Trump’s Trade Agreements Could Hurt Everyone

A prevailing narrative has emerged about recent U.S. trade agreements: other countries are bending under the heavy hand of an all-powerful Trump.
Axios framed an agreement reached with Japan as evidence of U.S. omnipotence in global trade. Reuters reported a 660% bump month to month in Chinese exports of rare earth minerals to the U.S. (The bump came only because the Chinese all but stopped exports in retaliation against Trump’s initial tariff announcement.) And a Wall Street Journal article described the trade deal the U.S. struck with the European Union on Sunday as “the Least Bad Outcome” for business leaders.
But economists TPM spoke to suggest these agreements will end up harming everyone involved: foreign governments, the U.S. government, and American businesses and consumers.
“What I’m seeing so far, which is really interesting, is the fact that a lot of folks are talking about these trade deals as the other countries are losing and the U.S. is winning. I think that narrative is actually incorrect,” Ina Manak, a trade policy fellow at the Council on Foreign Relation, told TPM. “The U.S. is putting up all these barriers.”

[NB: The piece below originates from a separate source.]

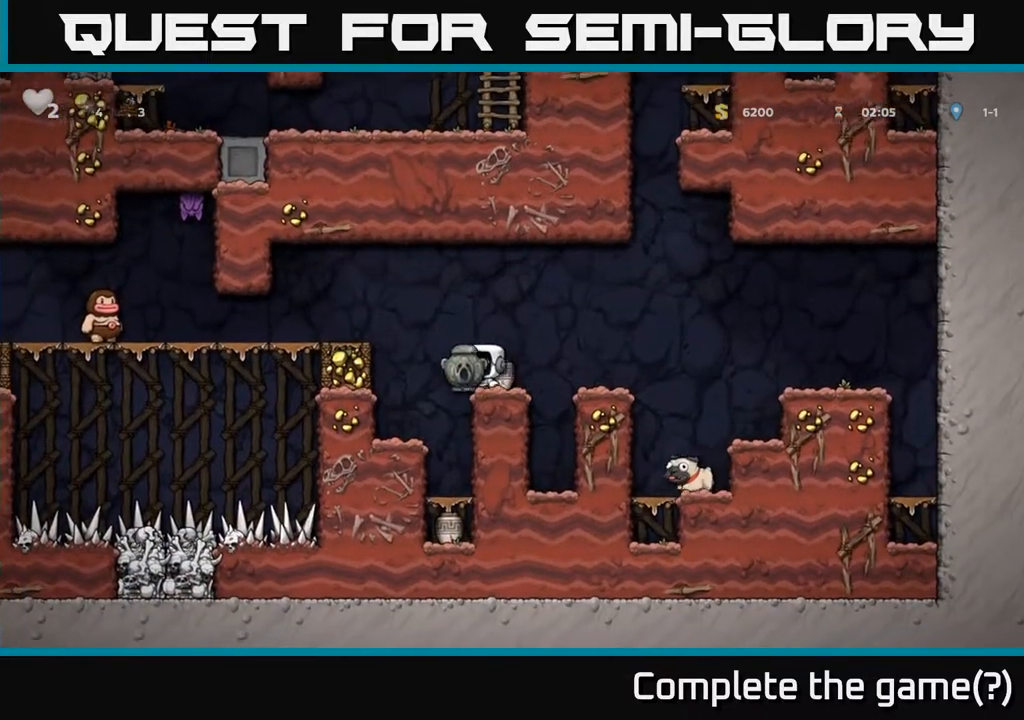
{"buttons": ["DPAD_RIGHT"], "left_stick": "center", "right_stick": "center", "events": [[117, "A", "up"], [317, "DPAD_LEFT", "up"], [417, "DPAD_RIGHT", "down"]]}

“If anyone is losing, it’s us. It’s us, here in the U.S., that are gonna pay for it long-term.”
The Trump administration has tossed out generations of trade policy practices dating back to WWII — protocols which involved Congress, small businesses, corporations, academics and other stakeholders. Instead of fighting for favorable trade agreements, countries are negotiating directly with President Donald Trump and his handful of trade officials for hazy promises — seeking, merely, anything that is not worse than what has been offered to other countries.
Given this chaotic state of affairs, it’s understandable that governments seem relieved just to put an end to the volatility and accept lower — though still significant — tariff rates. But the lack of details released around the individual deals makes it difficult to judge their merits.
Trump’s deal with the 27 of countries that comprise the EU includes a 15% baseline tariff for most European goods. The EU also agreed not to tax a yet unknown category of U.S. imports, to purchase $750 billion of energy products from the U.S., and invest another $600 billion in the country, Trump said. Notably, the White House and the European Commission have since put out several contradictory claims about the agreement, with the EU saying it cannot guarantee the sizes of either aforementioned investments, according to Euronews.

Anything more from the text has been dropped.